» EXERCISE
For this exercise, reproduce the records exactly as they stand and do not carry any images over.
GIVEN DATA START
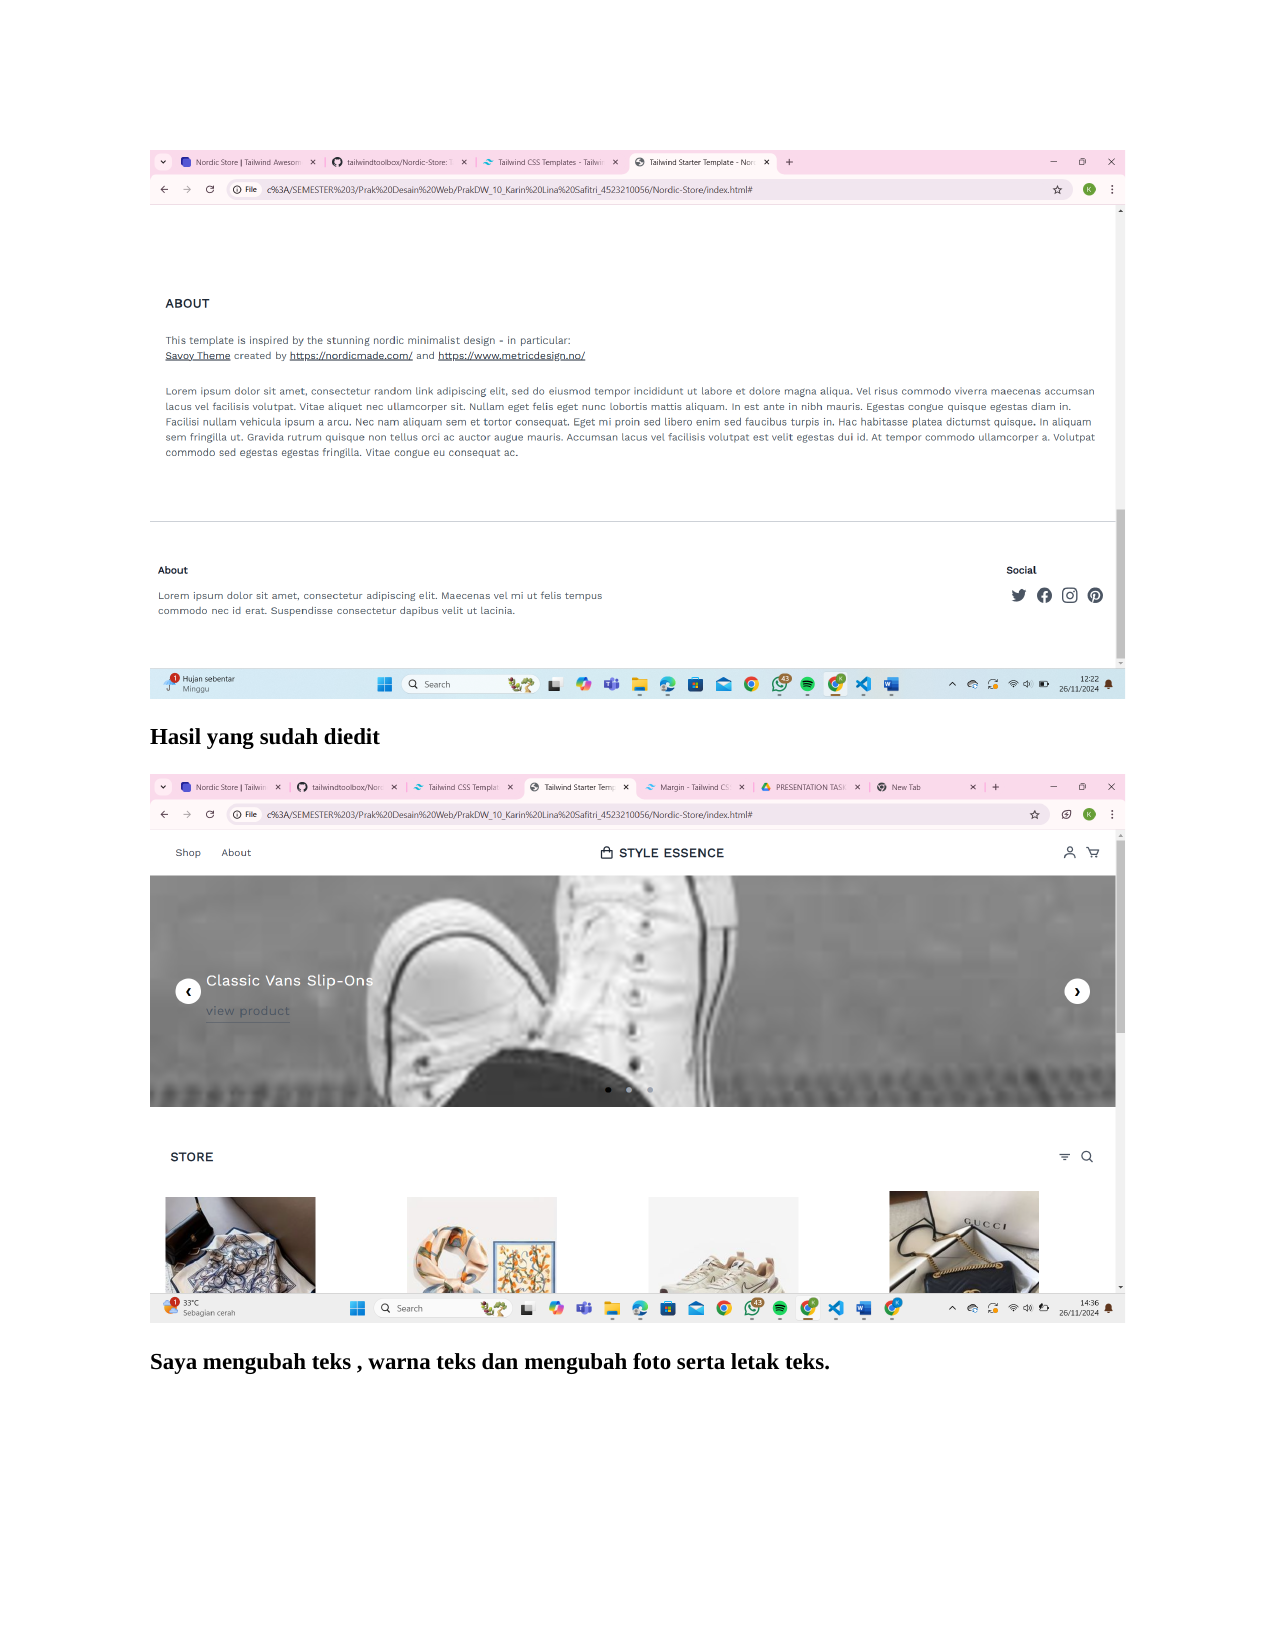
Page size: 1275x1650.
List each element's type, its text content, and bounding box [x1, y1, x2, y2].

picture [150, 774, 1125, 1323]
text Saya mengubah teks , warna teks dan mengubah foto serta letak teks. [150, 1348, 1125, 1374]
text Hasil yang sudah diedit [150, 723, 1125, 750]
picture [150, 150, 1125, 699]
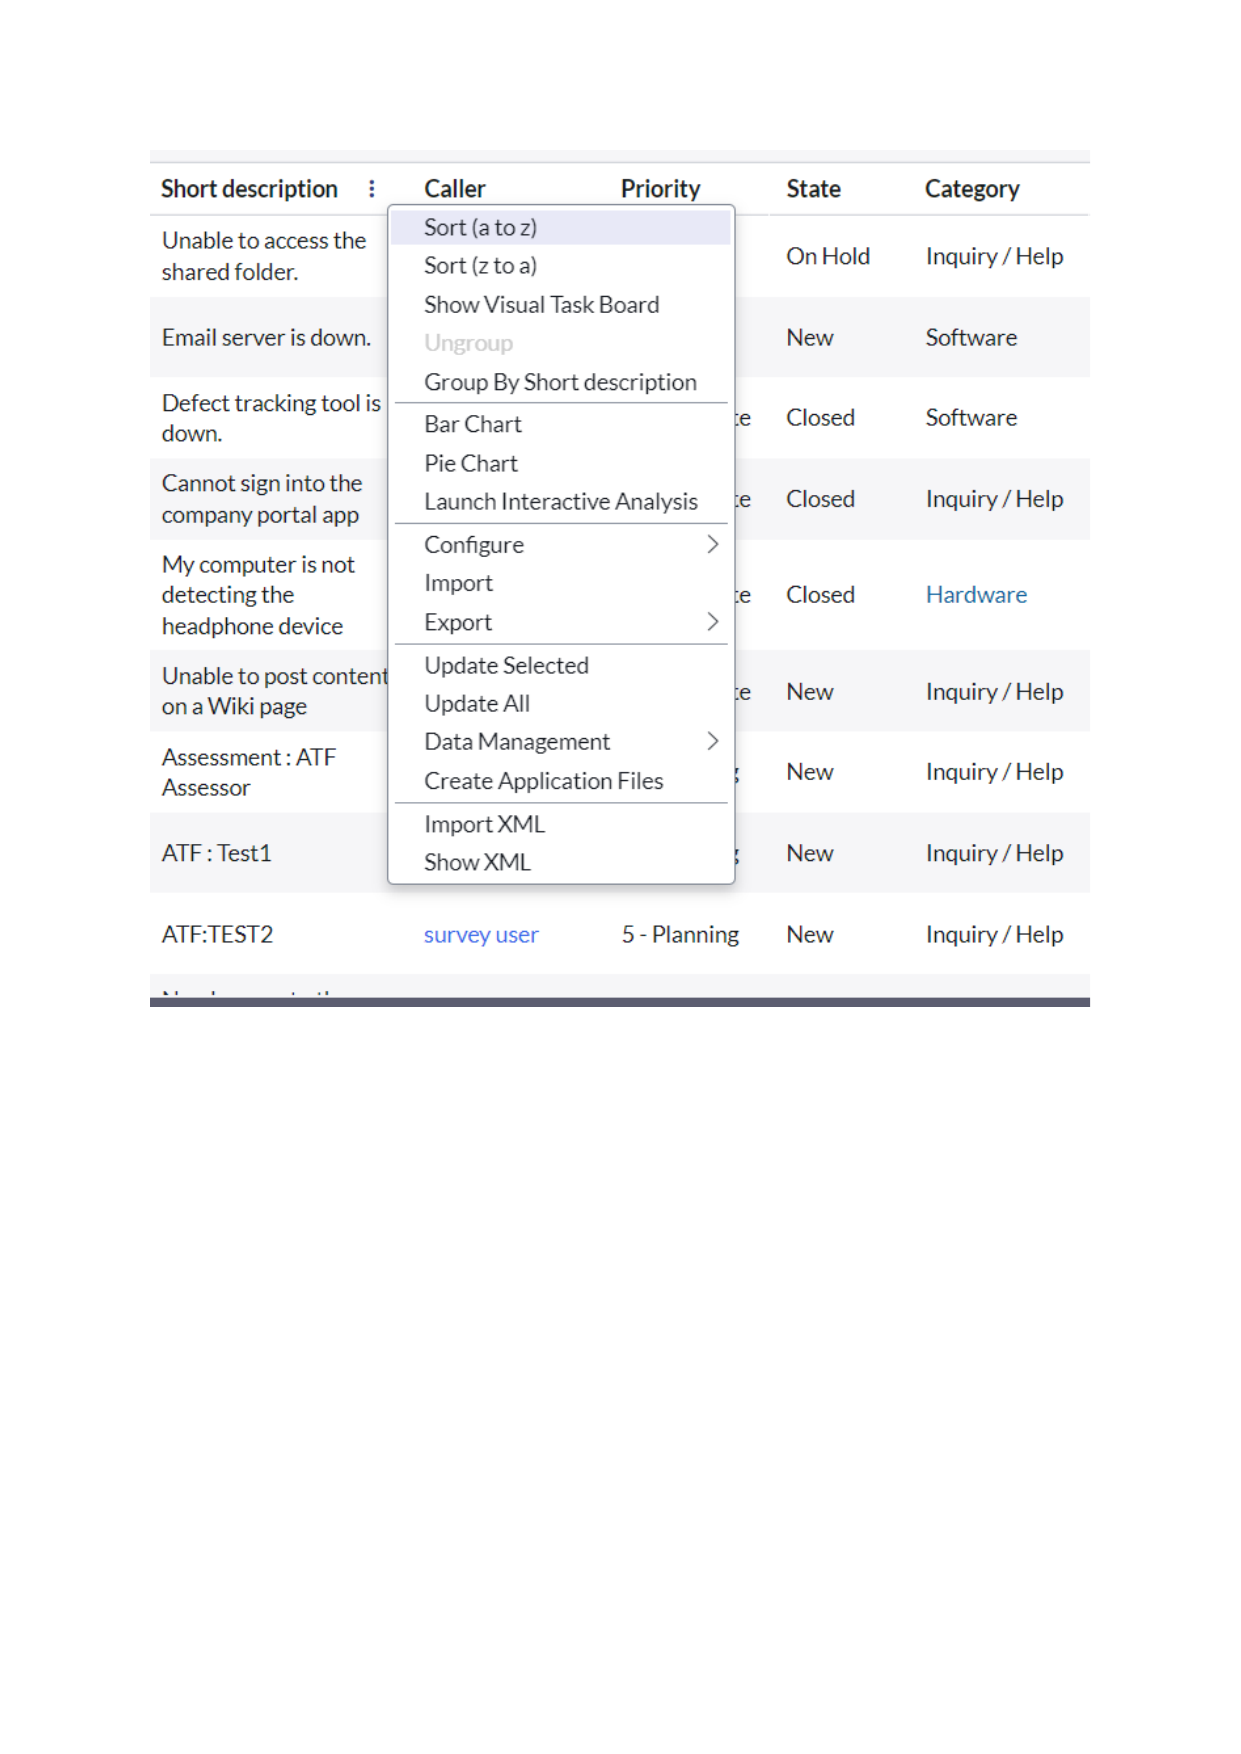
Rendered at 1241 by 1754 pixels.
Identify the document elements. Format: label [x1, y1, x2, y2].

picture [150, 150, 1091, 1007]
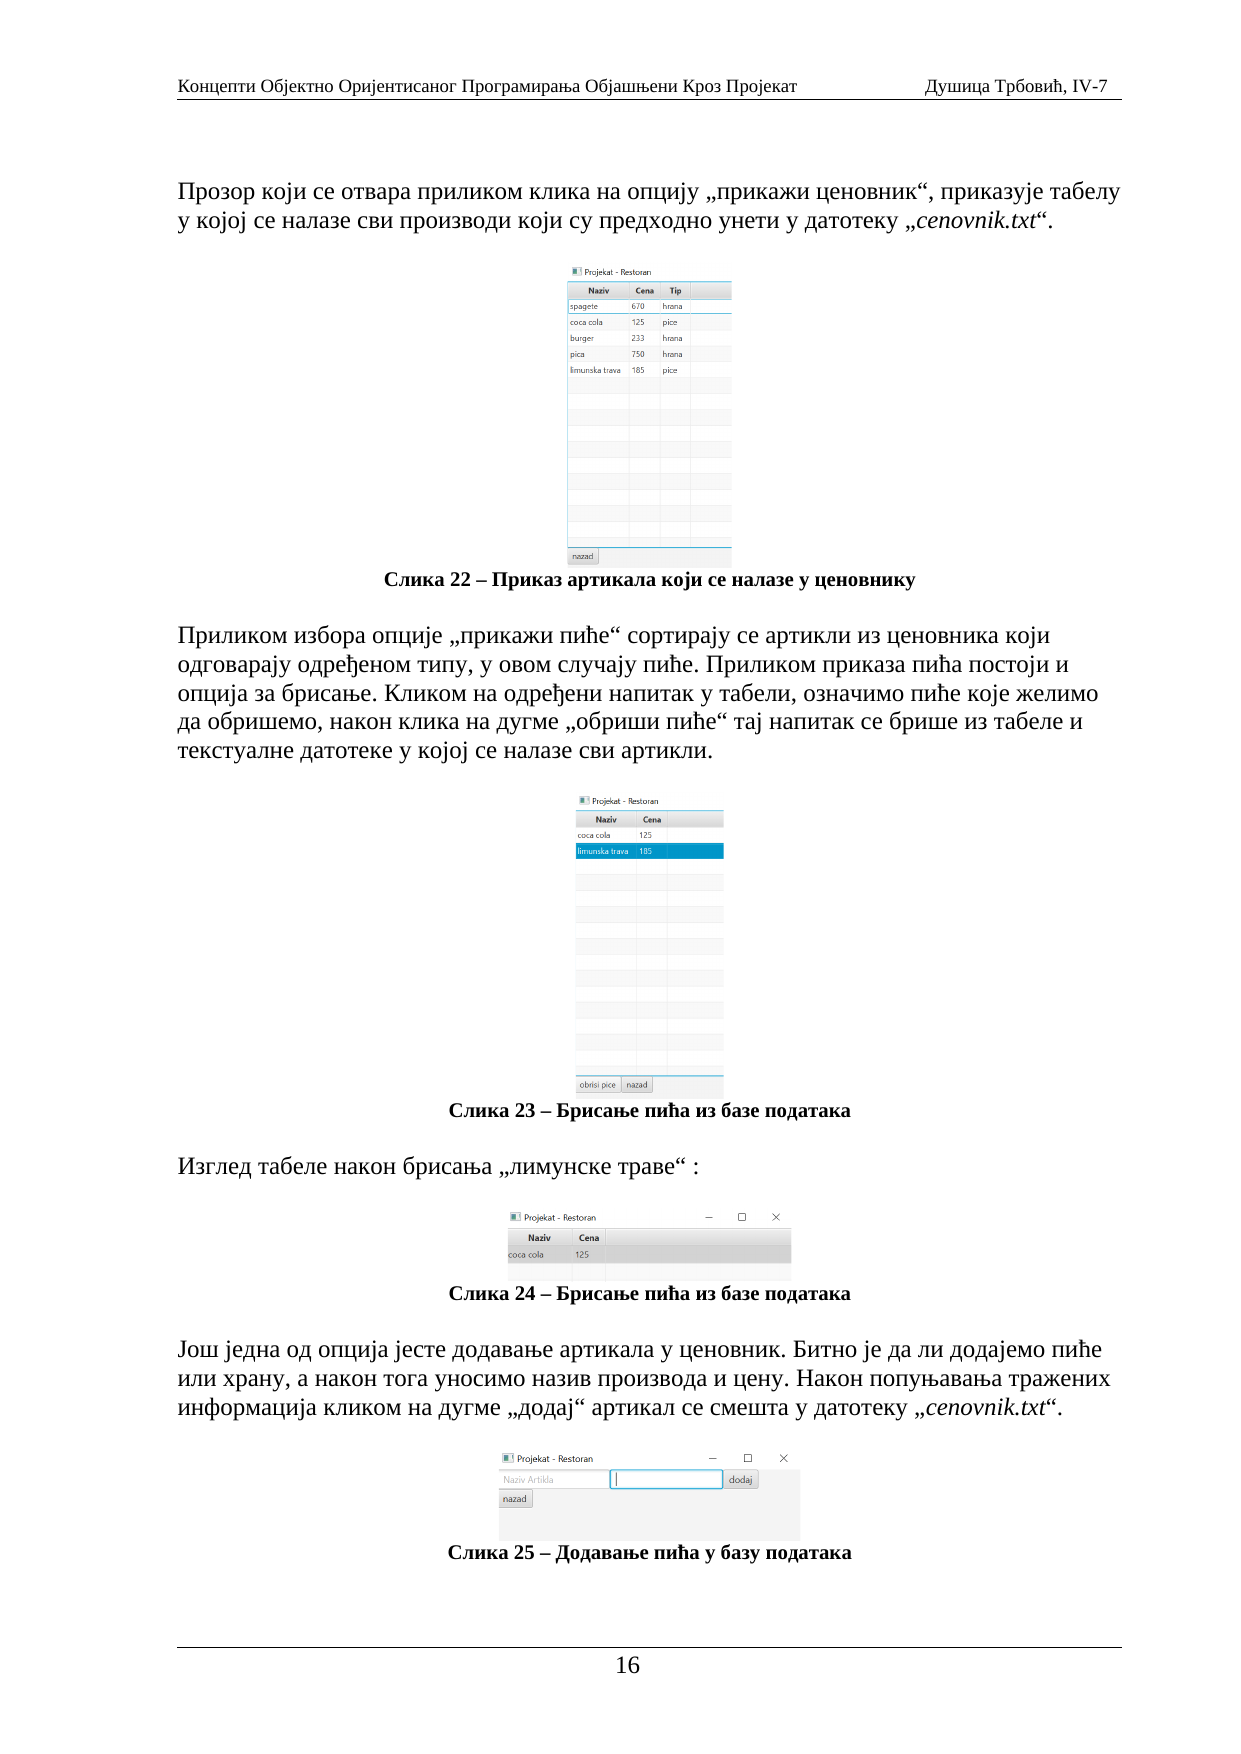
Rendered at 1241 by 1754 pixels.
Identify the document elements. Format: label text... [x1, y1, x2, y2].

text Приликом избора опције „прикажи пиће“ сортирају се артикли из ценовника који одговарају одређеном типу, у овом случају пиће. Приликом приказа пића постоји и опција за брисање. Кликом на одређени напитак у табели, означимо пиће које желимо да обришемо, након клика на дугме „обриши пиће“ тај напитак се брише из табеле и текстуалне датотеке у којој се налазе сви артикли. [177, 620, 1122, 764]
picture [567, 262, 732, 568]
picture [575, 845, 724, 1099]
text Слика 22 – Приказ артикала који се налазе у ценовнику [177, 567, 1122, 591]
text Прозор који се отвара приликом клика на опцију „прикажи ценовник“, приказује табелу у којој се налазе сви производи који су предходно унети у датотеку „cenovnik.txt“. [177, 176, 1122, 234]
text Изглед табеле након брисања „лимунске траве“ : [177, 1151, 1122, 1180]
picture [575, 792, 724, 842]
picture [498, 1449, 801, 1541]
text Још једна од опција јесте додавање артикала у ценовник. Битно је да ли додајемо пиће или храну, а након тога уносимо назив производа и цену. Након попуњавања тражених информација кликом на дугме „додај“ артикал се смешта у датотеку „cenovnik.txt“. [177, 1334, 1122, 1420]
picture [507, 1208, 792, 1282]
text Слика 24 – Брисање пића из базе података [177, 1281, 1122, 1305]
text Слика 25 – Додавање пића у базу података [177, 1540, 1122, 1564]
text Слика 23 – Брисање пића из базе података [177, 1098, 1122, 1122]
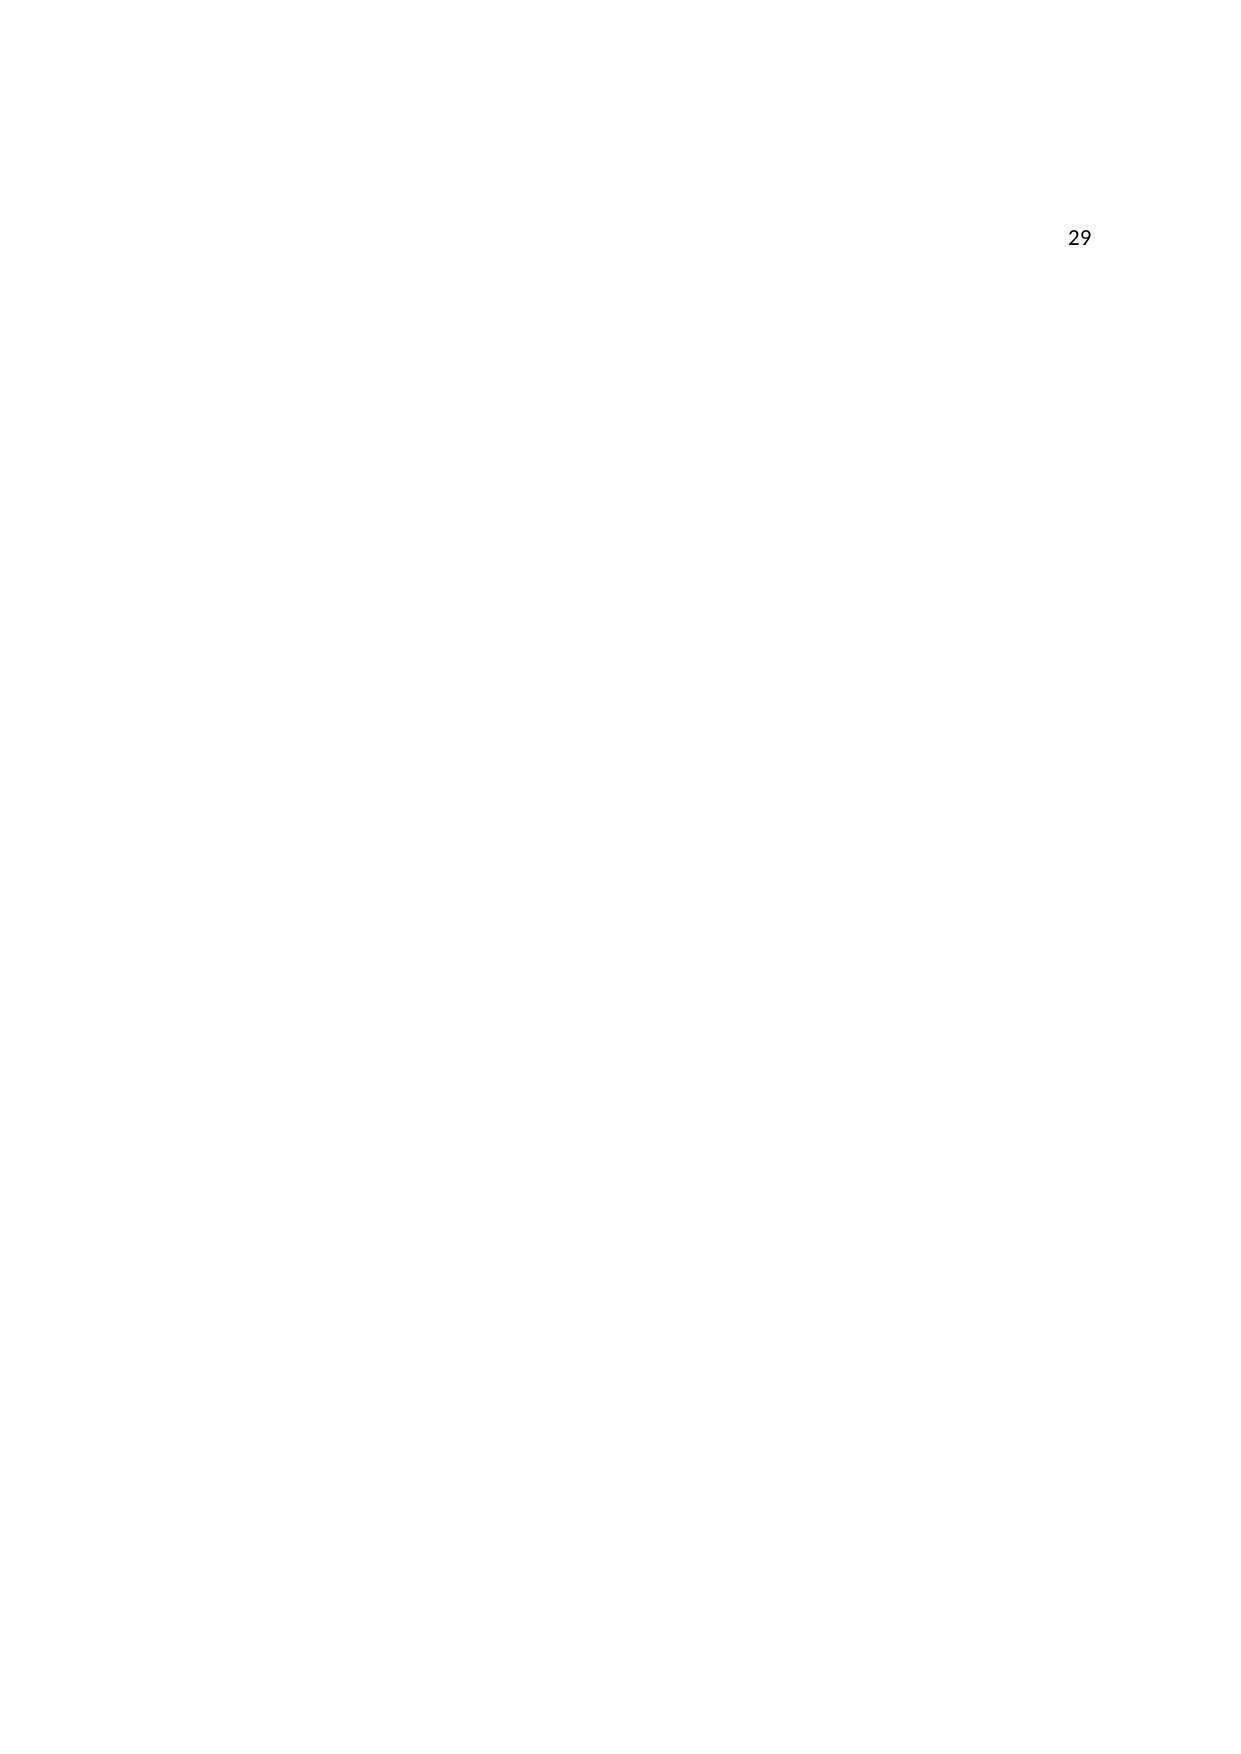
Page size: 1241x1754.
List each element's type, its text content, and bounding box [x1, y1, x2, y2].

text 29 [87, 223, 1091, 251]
GIVEN DATA END
» ANSWER BOX
Page size: 1275x1650.
List each element's type, its text content, and bounding box [x1, y1, x2, y2].

picture [150, 774, 1125, 1323]
text Saya mengubah teks , warna teks dan mengubah foto serta letak teks. [150, 1348, 1125, 1374]
text Hasil yang sudah diedit [150, 723, 1125, 750]
picture [150, 150, 1125, 699]
Rendered at 1241 by 1754 pixels.
Identify the document elements. Format: label [x1, y1, x2, y2].

picture [150, 150, 1091, 1007]
Rendered at 1241 by 1754 pixels.
Identify the document elements. Format: label text... [x1, y1, x2, y2].

text Приликом избора опције „прикажи пиће“ сортирају се артикли из ценовника који одговарају одређеном типу, у овом случају пиће. Приликом приказа пића постоји и опција за брисање. Кликом на одређени напитак у табели, означимо пиће које желимо да обришемо, након клика на дугме „обриши пиће“ тај напитак се брише из табеле и текстуалне датотеке у којој се налазе сви артикли. [177, 620, 1122, 764]
picture [567, 262, 732, 568]
picture [575, 845, 724, 1099]
text Слика 22 – Приказ артикала који се налазе у ценовнику [177, 567, 1122, 591]
text Прозор који се отвара приликом клика на опцију „прикажи ценовник“, приказује табелу у којој се налазе сви производи који су предходно унети у датотеку „cenovnik.txt“. [177, 176, 1122, 234]
text Изглед табеле након брисања „лимунске траве“ : [177, 1151, 1122, 1180]
picture [575, 792, 724, 842]
picture [498, 1449, 801, 1541]
text Још једна од опција јесте додавање артикала у ценовник. Битно је да ли додајемо пиће или храну, а након тога уносимо назив производа и цену. Након попуњавања тражених информација кликом на дугме „додај“ артикал се смешта у датотеку „cenovnik.txt“. [177, 1334, 1122, 1420]
picture [507, 1208, 792, 1282]
text Слика 24 – Брисање пића из базе података [177, 1281, 1122, 1305]
text Слика 25 – Додавање пића у базу података [177, 1540, 1122, 1564]
text Слика 23 – Брисање пића из базе података [177, 1098, 1122, 1122]
Page size: 1241x1754.
List each element's type, its text content, and bounding box [x1, y1, x2, y2].

text 29 [87, 223, 1091, 251]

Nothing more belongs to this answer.